Hardware design source data:
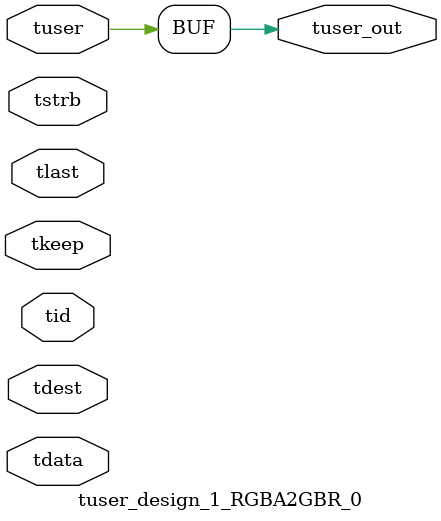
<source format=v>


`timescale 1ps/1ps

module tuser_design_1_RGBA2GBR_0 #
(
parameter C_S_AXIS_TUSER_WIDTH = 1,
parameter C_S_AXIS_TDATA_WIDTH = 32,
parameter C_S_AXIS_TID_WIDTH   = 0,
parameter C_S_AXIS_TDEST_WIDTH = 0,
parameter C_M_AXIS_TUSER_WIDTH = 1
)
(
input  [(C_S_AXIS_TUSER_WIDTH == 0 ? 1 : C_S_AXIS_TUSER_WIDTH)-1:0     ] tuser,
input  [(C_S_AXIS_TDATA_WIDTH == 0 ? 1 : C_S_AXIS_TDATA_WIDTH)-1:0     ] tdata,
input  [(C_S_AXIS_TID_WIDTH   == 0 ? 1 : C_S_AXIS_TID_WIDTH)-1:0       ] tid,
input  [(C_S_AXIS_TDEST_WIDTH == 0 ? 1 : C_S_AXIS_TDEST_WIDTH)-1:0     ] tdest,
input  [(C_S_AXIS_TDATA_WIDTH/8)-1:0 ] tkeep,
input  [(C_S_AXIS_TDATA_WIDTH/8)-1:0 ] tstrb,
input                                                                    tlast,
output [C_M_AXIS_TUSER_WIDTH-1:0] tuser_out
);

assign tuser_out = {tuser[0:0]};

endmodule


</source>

= TASK INSTRUCTIONS =
For this exercise, print all of the entries exactly as they appear, but without pictures.

= YOUR SOLUTION =
<source format=v>


`timescale 1ps/1ps

module tuser_design_1_RGBA2GBR_0 #
(
parameter C_S_AXIS_TUSER_WIDTH = 1,
parameter C_S_AXIS_TDATA_WIDTH = 32,
parameter C_S_AXIS_TID_WIDTH   = 0,
parameter C_S_AXIS_TDEST_WIDTH = 0,
parameter C_M_AXIS_TUSER_WIDTH = 1
)
(
input  [(C_S_AXIS_TUSER_WIDTH == 0 ? 1 : C_S_AXIS_TUSER_WIDTH)-1:0     ] tuser,
input  [(C_S_AXIS_TDATA_WIDTH == 0 ? 1 : C_S_AXIS_TDATA_WIDTH)-1:0     ] tdata,
input  [(C_S_AXIS_TID_WIDTH   == 0 ? 1 : C_S_AXIS_TID_WIDTH)-1:0       ] tid,
input  [(C_S_AXIS_TDEST_WIDTH == 0 ? 1 : C_S_AXIS_TDEST_WIDTH)-1:0     ] tdest,
input  [(C_S_AXIS_TDATA_WIDTH/8)-1:0 ] tkeep,
input  [(C_S_AXIS_TDATA_WIDTH/8)-1:0 ] tstrb,
input                                                                    tlast,
output [C_M_AXIS_TUSER_WIDTH-1:0] tuser_out
);

assign tuser_out = {tuser[0:0]};

endmodule


</source>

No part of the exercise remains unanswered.